Humboldt County’s Public Health Officer Dr. Teresa Frankovich said Humboldt County was generally being informed by CDCR “ if there is someone who has either tested positive or somebody who has a potential exposure or is coming from a facility where they’ve had outbreaks.” Like Doohan, Frankovich also emphasized the importance of providing housing to these individuals for isolation or quarantine to protect the public.
Mendocino County Chief Probation Officer Izen Locatelli explained late last week that in his most recent communications with the CDCR regarding pandemic protocols if an inmate is considered for expedited released tests positive for COVID-19, they will not be released.
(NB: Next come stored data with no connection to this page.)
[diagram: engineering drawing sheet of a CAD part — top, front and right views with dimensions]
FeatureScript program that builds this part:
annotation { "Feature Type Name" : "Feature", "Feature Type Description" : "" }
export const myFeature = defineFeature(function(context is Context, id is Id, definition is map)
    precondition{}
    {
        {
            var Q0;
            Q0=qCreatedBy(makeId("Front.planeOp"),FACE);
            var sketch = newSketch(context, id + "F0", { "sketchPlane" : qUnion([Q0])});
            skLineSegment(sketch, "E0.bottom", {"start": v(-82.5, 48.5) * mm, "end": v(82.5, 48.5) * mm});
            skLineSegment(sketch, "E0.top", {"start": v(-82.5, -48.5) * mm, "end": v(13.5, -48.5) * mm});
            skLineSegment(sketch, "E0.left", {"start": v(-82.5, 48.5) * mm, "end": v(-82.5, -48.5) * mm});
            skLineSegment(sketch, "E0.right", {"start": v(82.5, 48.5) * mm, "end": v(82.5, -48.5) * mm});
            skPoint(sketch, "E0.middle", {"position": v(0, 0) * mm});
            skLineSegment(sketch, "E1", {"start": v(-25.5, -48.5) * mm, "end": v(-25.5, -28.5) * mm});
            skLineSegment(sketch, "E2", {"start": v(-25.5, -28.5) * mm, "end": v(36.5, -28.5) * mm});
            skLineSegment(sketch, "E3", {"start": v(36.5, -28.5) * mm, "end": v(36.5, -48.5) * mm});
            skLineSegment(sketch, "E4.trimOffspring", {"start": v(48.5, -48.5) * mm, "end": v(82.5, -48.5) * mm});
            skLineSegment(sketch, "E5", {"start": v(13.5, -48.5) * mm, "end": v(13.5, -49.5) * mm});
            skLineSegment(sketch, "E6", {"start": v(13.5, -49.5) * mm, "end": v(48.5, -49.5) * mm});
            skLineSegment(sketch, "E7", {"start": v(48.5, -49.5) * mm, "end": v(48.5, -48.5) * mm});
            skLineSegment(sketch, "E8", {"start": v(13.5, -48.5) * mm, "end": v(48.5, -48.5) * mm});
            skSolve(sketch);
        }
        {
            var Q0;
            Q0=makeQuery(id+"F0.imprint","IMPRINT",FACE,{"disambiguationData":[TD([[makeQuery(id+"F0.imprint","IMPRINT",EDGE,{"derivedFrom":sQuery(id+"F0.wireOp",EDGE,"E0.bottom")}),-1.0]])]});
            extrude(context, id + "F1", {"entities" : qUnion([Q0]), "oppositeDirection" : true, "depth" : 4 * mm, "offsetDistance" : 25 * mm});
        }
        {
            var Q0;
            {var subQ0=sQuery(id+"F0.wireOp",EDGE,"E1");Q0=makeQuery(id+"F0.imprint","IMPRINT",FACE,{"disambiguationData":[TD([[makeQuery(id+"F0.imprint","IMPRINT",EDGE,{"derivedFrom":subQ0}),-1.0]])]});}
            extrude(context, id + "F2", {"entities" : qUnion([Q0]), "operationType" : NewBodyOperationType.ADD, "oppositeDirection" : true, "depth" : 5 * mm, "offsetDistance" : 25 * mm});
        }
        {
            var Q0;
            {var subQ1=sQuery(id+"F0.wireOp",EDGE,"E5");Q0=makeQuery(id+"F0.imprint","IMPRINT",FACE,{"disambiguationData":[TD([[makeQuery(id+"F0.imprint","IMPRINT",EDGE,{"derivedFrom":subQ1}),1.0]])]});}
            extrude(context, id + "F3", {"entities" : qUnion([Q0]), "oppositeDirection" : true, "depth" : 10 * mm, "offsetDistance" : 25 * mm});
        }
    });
The state did make it clear to Locatelli that in the circumstances of an inmate being naturally released (having served the totality of their sentence) testing positive for COVID-19, the prison would release them because they cannot “legally hold anyone past their sentence.”
Typically Locatelli says he has seen that the CDCR is testing any inmate that had a known direct exposure to COVID-19 or if they are “coming from a COVID-19 hotspot.” Even though CDCR is conducting these tests, Locatelli said Mendocino County Public Health orders dictate that these individuals are quarantined for fourteen days upon entering its boundaries.
Locatelli described this 14-day quarantine as just one of the “terms and conditions for an inmate in the COVID-19 era.” He described some inmates as extremely appreciative of the lodging and food because they “had no plan.” Conversely, Locatelli has experienced released inmates “furious they have to quarantine and I just simply tell them, ‘This has to be better than San Quentin.’”
When asked whether the early release of inmates could compromise public safety, Locatelli spoke candidly, saying, “These inmates were always going to be released. They’re just getting out 6-12 months early because of COVID.” He described himself as “being in the business of rehabilitation and redemption, so releasing them early puts more pressure on me to rehabilitate them faster.” Ultimately, Locatelli said he was working hard, “trying to make the best of a bad situation, smooth this for the community and the offenders.”
As the Emerald Counties await more inmates being released to their jurisdictions, it remains to be seen if all three counties will be able to integrate the released inmates safely back into the local communities.